A host of things, since this was the era when Berkeley innovation was at its height, while SVR3 was mostly AT&T trying to make money out of what they already had.

The first and most glaring one is the Berkeley Fast Filesystem. Interactive was straight SVR3, but they shipped Berkeley FFS as an add-on on an extra floppy that you were strongly encouraged to use as it was just so much better than the original filesystem that in SVR3 was much the same as in V7.

Networking and the socket interface originated in BSD; SVR3 had Streams which was an interesting piece of work but ultimately a solution to the wrong problem.
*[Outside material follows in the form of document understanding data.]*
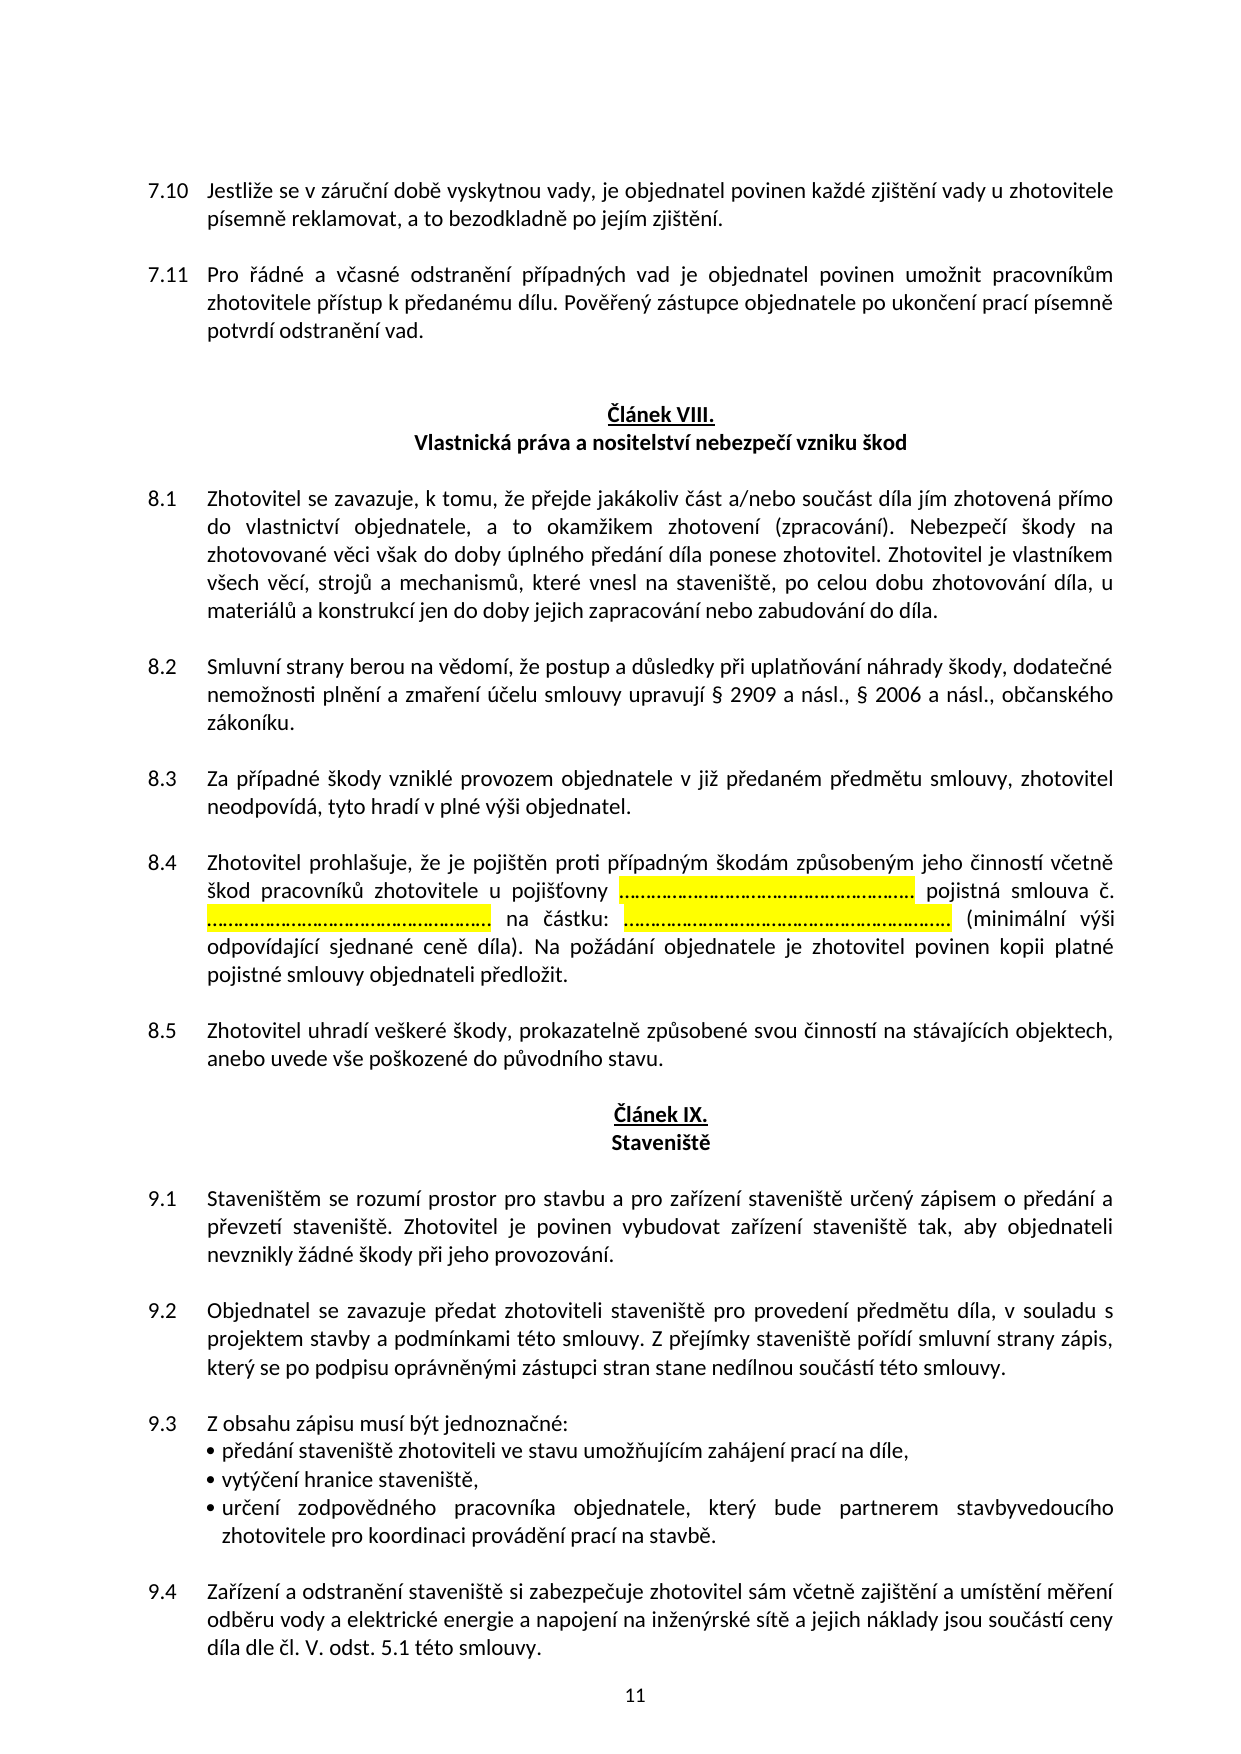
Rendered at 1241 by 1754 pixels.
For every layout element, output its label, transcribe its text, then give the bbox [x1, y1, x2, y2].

list Zhotovitel uhradí veškeré škody, prokazatelně způsobené svou činností na stávajících objektech, anebo uvede vše poškozené do původního stavu. [148, 1016, 1115, 1072]
list určení zodpovědného pracovníka objednatele, který bude partnerem stavbyvedoucího zhotovitele pro koordinaci provádění prací na stavbě. [207, 1493, 1115, 1549]
list Jestliže se v záruční době vyskytnou vady, je objednatel povinen každé zjištění vady u zhotovitele písemně reklamovat, a to bezodkladně po jejím zjištění. [148, 176, 1115, 232]
list Objednatel se zavazuje předat zhotoviteli staveniště pro provedení předmětu díla, v souladu s projektem stavby a podmínkami této smlouvy. Z přejímky staveniště pořídí smluvní strany zápis, který se po podpisu oprávněnými zástupci stran stane nedílnou součástí této smlouvy. [148, 1297, 1115, 1381]
list Za případné škody vzniklé provozem objednatele v již předaném předmětu smlouvy, zhotovitel neodpovídá, tyto hradí v plné výši objednatel. [148, 764, 1115, 820]
list Smluvní strany berou na vědomí, že postup a důsledky při uplatňování náhrady škody, dodatečné nemožnosti plnění a zmaření účelu smlouvy upravují § 2909 a násl., § 2006 a násl., občanského zákoníku. [148, 652, 1115, 736]
list předání staveniště zhotoviteli ve stavu umožňujícím zahájení prací na díle, [207, 1437, 1115, 1465]
list vytýčení hranice staveniště, [207, 1465, 1115, 1493]
list Zařízení a odstranění staveniště si zabezpečuje zhotovitel sám včetně zajištění a umístění měření odběru vody a elektrické energie a napojení na inženýrské sítě a jejich náklady jsou součástí ceny díla dle čl. V. odst. 5.1 této smlouvy. [148, 1577, 1115, 1661]
list Staveništěm se rozumí prostor pro stavbu a pro zařízení staveniště určený zápisem o předání a převzetí staveniště. Zhotovitel je povinen vybudovat zařízení staveniště tak, aby objednateli nevznikly žádné škody při jeho provozování. [148, 1184, 1115, 1268]
list Z obsahu zápisu musí být jednoznačné: [148, 1409, 1115, 1437]
list Pro řádné a včasné odstranění případných vad je objednatel povinen umožnit pracovníkům zhotovitele přístup k předanému dílu. Pověřený zástupce objednatele po ukončení prací písemně potvrdí odstranění vad. [148, 260, 1115, 344]
text Článek IX. [207, 1100, 1115, 1128]
list Zhotovitel se zavazuje, k tomu, že přejde jakákoliv část a/nebo součást díla jím zhotovená přímo do vlastnictví objednatele, a to okamžikem zhotovení (zpracování). Nebezpečí škody na zhotovované věci však do doby úplného předání díla ponese zhotovitel. Zhotovitel je vlastníkem všech věcí, strojů a mechanismů, které vnesl na staveniště, po celou dobu zhotovování díla, u materiálů a konstrukcí jen do doby jejich zapracování nebo zabudování do díla. [148, 484, 1115, 624]
text Vlastnická práva a nositelství nebezpečí vzniku škod [207, 428, 1115, 456]
text Staveniště [207, 1128, 1115, 1156]
text Článek VIII. [207, 400, 1115, 428]
list Zhotovitel prohlašuje, že je pojištěn proti případným škodám způsobeným jeho činností včetně škod pracovníků zhotovitele u pojišťovny ……………………………………………….. pojistná smlouva č. ……………………………………………… na částku: …………………………………………………….. (minimální výši odpovídající sjednané ceně díla). Na požádání objednatele je zhotovitel povinen kopii platné pojistné smlouvy objednateli předložit. [148, 848, 1115, 988]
IIRC the ethernet/TCP-IP in Interactive was Streams based but maybe had a library on top to give you sockets.

BSD had mmap() while SVR3 had SysV shared memory; maybe mmap() was immature at that point, but it was ultimately the approach that won out.

Sun NFS was obviously originated by Sun and not native to either SVR3 or BSD, but SunOS at that point was BSD4.3 with Sun add-ons, so it more immediately appeared in BSD.

All the tools were just better/more numerous in BSD (vi among many others) - BSD was originally just a distribution of such tools, with the kernel pieces and ultimately a complete OS coming later.

Maybe my memories are biassed/inaccurate, but certainly my perception at the time was that SVR3 was primitive and out-of-date.

SVR4 then appeared to be driven mainly by Sun who jumped ship from BSD to SVR but wanted to keep all the good stuff they were used to; my perception was that it was then no longer a technical laggard as SVR3 had been, but on the other hand it was now a 'kitchen sink' with loads of overlapping facilities while BSD remained cleaner.